Octave shall be my programming language of choice. Let’s have at it!
(Template: OSC 2015 originals)
With a 30.00% success rate and a straight p <= 0.050000, the false positive rate is 12.3654% (333 f.p, 2360 t.p)
Whereas if p-hacking lets slip p <= 0.080000, the false positive rate is 18.2911% (548 f.p, 2448 t.p)
(Template: OSC 2015 replications)
With a 30.00% success rate and a straight p <= 0.050000, the false positive rate is 19.2810% (354 f.p, 1482 t.p)
Whereas if p-hacking lets slip p <= 0.080000, the false positive rate is 26.2273% (577 f.p, 1623 t.p)
Ouch, our false positive rate went up. That seems strange, especially as the true positives (“t.p.”) and false positives (“f.p.”) went up by about the same amount. Maybe I got lucky with the parameter values, though; let’s scan a range of unpublished study rates from 0% to 100%, and effective p-values from 0.05 to 0.2. The actual p-value rate will remain fixed at 0.05. So we can fit it all in one chart, I’ll take the proportion of p-hacked false positives and subtract it from the vanilla false positives, so that areas where the false positive rate goes down after hacking are negative.
There are no values less than zero?! How can that be? The math behind these curves is complex, but I think I can give an intuitive explanation.

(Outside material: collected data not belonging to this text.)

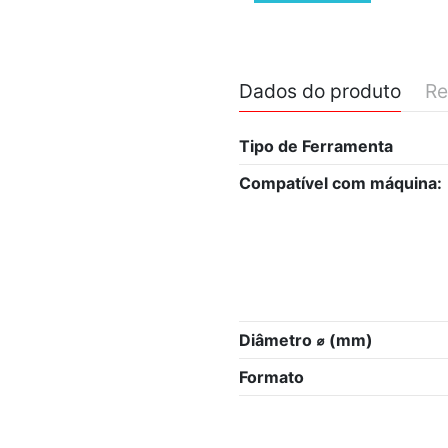
Dados do produto
Re
Tipo de Ferramenta
Compatível com máquina:
Diâmetro ⌀ (mm)
Formato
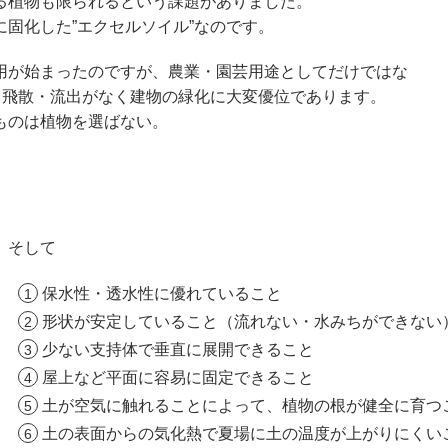
る植物も限られるという課題がありました。
固化した”エクセルソイル”なのです。
用が始まったのですが、農業・園芸用途としてだけではな
る飛散・流出がなく建物の緑化に大変優位であります。
ものは植物を選ばない。
そして
保水性・透水性に優れていること
形状が安定していること（流れない・水みちができない
少ない支持体で垂直に展開できること
屋上など平面に容易に固定できること
土が空気に触れることによって、植物の根が健全に育つ
土の表面からの気化熱で夏場に土の温度が上がりにくいこ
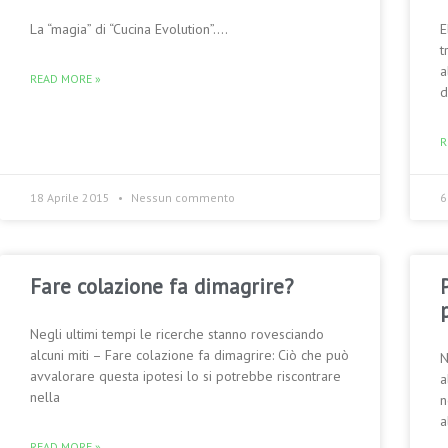
La “magia” di “Cucina Evolution”….
E
t
a
READ MORE »
d
R
18 Aprile 2015
Nessun commento
6
Fare colazione fa dimagrire?
Negli ultimi tempi le ricerche stanno rovesciando
alcuni miti – Fare colazione fa dimagrire: Ciò che può
N
avvalorare questa ipotesi lo si potrebbe riscontrare
a
nella
n
a
READ MORE »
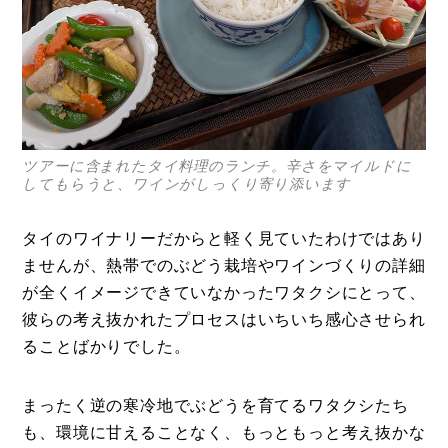
ツアーに含まれたタイ料理のランチ。辛さをマイルドに
してもらうと、ワインがしっくり寄り添います
タイのワイナリーだからと軽く見ていたわけではあり
ませんが、熱帯でのぶどう栽培やワインづくりの詳細
が全くイメージできていなかったワタクシにとって、
彼らの考え抜かれたプロセスはいちいち感心させられ
ることばかりでした。
まったく逆の寒冷地でぶどうを育てるワタクシたち
も、環境に甘えることなく、もっともっと考え抜かな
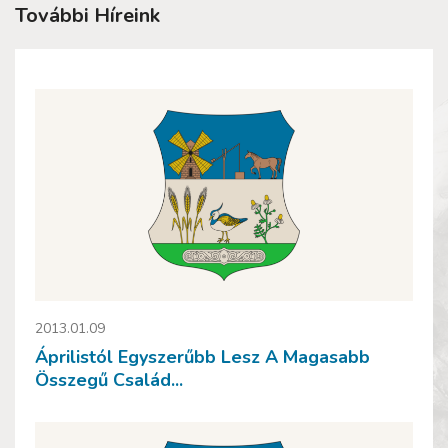
További Híreink
2013.01.09
Áprilistól Egyszerűbb Lesz A Magasabb
Összegű Család...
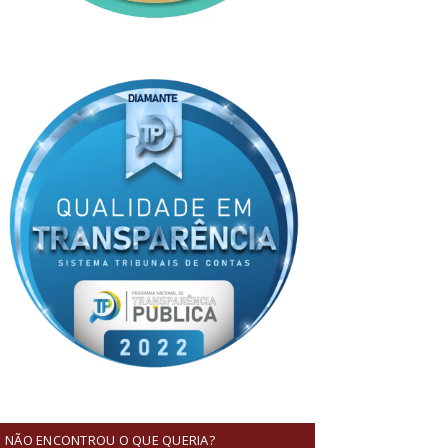
NÃO ENCONTROU O QUE QUERIA?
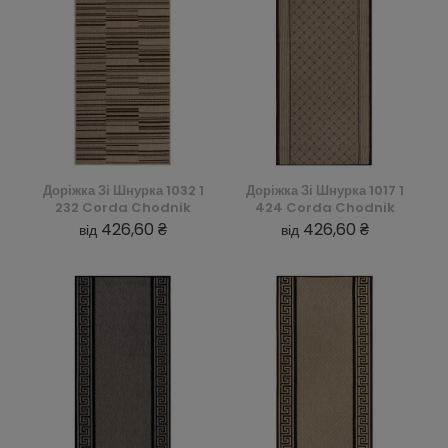
Доріжка Зі Шнурка 1032 1
Доріжка Зі Шнурка 1017 1
232 Corda Chodnik
424 Corda Chodnik
426,60 ₴
426,60 ₴
від
від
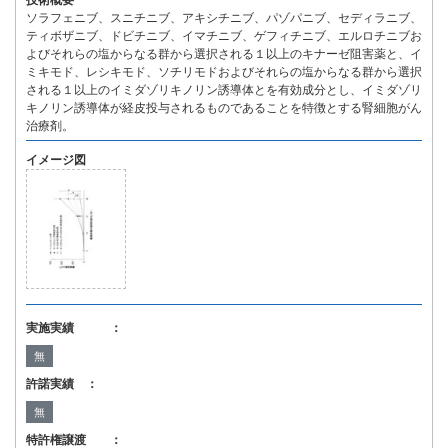
技術概要
ソラフェニブ、スニチニブ、アキシチニブ、パゾパニブ、セディラニブ、
ティボザニブ、ドビチニブ、イマチニブ、ゲフィチニブ、エルロチニブお
よびそれらの塩からなる群から選択される１以上のキナーゼ阻害薬と、イ
ミキモド、レシキモド、ソチリモドおよびそれらの塩からなる群から選択
される１以上のイミダゾリキノリン誘導体とを有効成分とし、イミダゾリ
キノリン誘導体が経皮投与されるものであることを特徴とする腎細胞がん
治療剤。
イメージ図
実施実績 ：
無
許諾実績 ：
無
特許権譲渡 ：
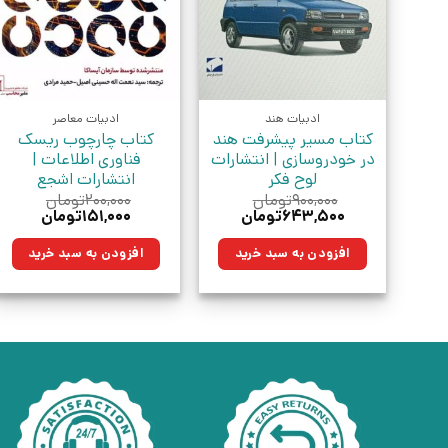
ادبیات هند
ادبیات معاصر
کتاب مسیر پیشرفت هند
کتاب چارچوب ریسک
در خودروسازی | انتشارات
فناوری اطلاعات |
لوح فکر
انتشارات اشجع
۹۰۰,۰۰۰
تومان
۲۰۰,۰۰۰
تومان
قیمت
قیمت
قیمت
قیمت
۶۴۳,۵۰۰
تومان
۱۵۱,۰۰۰
تومان
اصلی:
فعلی:
اصلی:
فعلی:
۹۰۰,۰۰۰تومان
۶۴۳,۵۰۰تومان.
۲۰۰,۰۰۰تومان
۱۵۱,۰۰۰تومان.
افزودن به سبد خرید
افزودن به سبد خرید
بود.
بود.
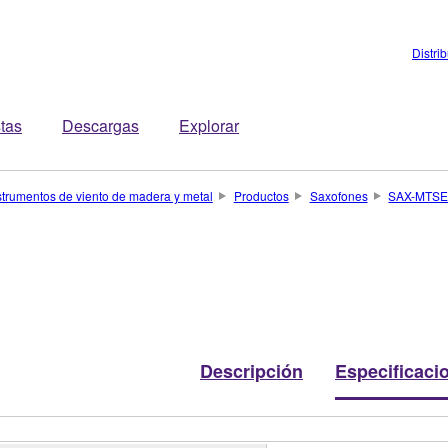
Distri
stas
Descargas
Explorar
strumentos de viento de madera y metal
Productos
Saxofones
SAX-MTS
Descripción
Especificaci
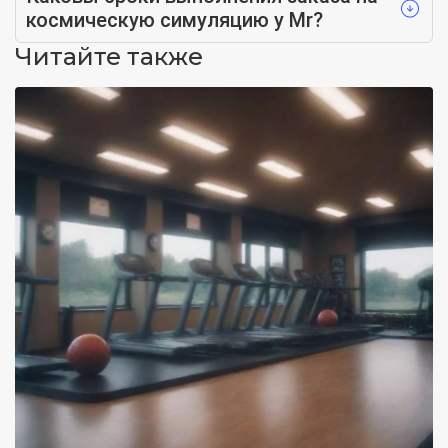
космическую симуляцию у Mr?
Читайте также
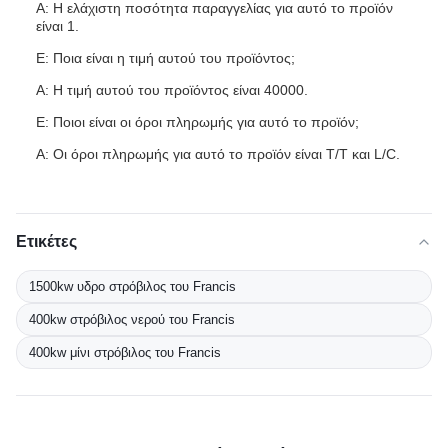
Α: Η ελάχιστη ποσότητα παραγγελίας για αυτό το προϊόν
είναι 1.
Ε: Ποια είναι η τιμή αυτού του προϊόντος;
Α: Η τιμή αυτού του προϊόντος είναι 40000.
Ε: Ποιοι είναι οι όροι πληρωμής για αυτό το προϊόν;
Α: Οι όροι πληρωμής για αυτό το προϊόν είναι T/T και L/C.
Ετικέτες
1500kw υδρο στρόβιλος του Francis
400kw στρόβιλος νερού του Francis
400kw μίνι στρόβιλος του Francis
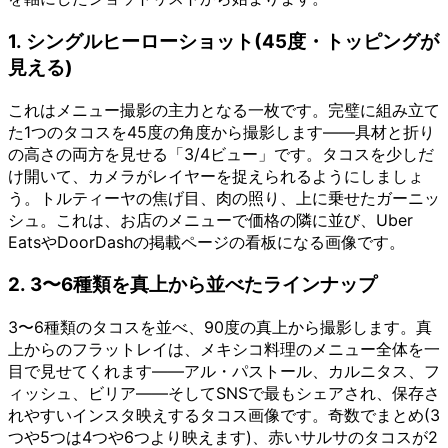
1. シングルヒーローショット(45度・トッピングが
見える)
これはメニュー撮影の主力となる一枚です。完璧に組み立て
た1つのタコスを45度の角度から撮影します——具材と折り
の高さの両方を見せる「3/4ビュー」です。タコスを少しだ
け開いて、カメラがレイヤーを捉えられるようにしましょ
う。トルティーヤの焦げ目、肉の照り、上に乗せたガーニッ
シュ。これは、お店のメニューで価格の隣に並び、Uber
EatsやDoorDashの掲載ページの看板になる画像です。
2. 3〜6種類を真上から並べたラインナップ
3〜6種類のタコスを並べ、90度の真上から撮影します。真
上からのフラットレイは、メキシコ料理のメニュー全体を一
目で見せてくれます——アル・パストール、カルニタス、フ
ィッシュ、ビリア——そしてSNSで最もシェアされ、保存さ
れやすいインスタ映えするタコス画像です。奇数でまとめ(3
つや5つは4つや6つより映えます)、赤いサルサのタコスが2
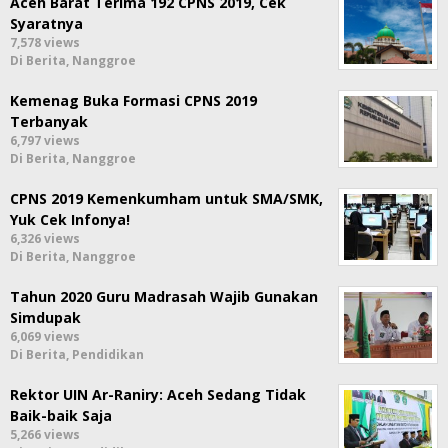
Aceh Barat Terima 192 CPNS 2019, Cek
Syaratnya
7,578 views
Di Berita, Nanggroe
Kemenag Buka Formasi CPNS 2019
Terbanyak
6,797 views
Di Berita, Nanggroe
CPNS 2019 Kemenkumham untuk SMA/SMK,
Yuk Cek Infonya!
6,326 views
Di Berita, Nanggroe
Tahun 2020 Guru Madrasah Wajib Gunakan
Simdupak
6,069 views
Di Berita, Pendidikan
Rektor UIN Ar-Raniry: Aceh Sedang Tidak
Baik-baik Saja
5,266 views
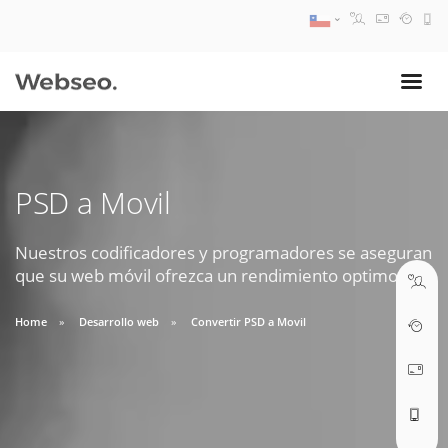
DEPARTAMENTO COMERCIAL
08:30 AM A 17:30 PM
ventas@webseo.cl
PSD a Movil
DEPARTAMENTO SOPORTE
09:30 AM A 18:30 PM
soporte@webseo.cl
Nuestros codificadores y programadores se aseguran
que su web móvil ofrezca un rendimiento optimo.
Home
Desarrollo web
Convertir PSD a Movil
Necesitas soporte?
ABRIR TICKET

P-hacking is the equivalent of nudging that line upwards. The proportions change according to the slope of the curve. The steeper it is, the less it changes. It follows that if you want to increase the proportion of true results, you need to find a pair of horizontal lines where the horizontal distance increases as fast or faster in proportion to the increase along that diagonal. Putting this geometrically, imagine drawing a line starting at the origin but at an arbitrary slope. Your job is to find a slope such that the line pierces the non-zero effect curve twice.
Slight problem: that non-zero effect curve has negative curvature everywhere. The slope is guaranteed to get steeper as you step up the curve, which means it will curve up and away from where the line crosses it. Translating that back into math, it’s guaranteed that the non-effect curve will not increase in proportion with the diagonal. The false positive rate will always increase as you up the effective p-value threshold.
And thus, p-hacking is always a deal.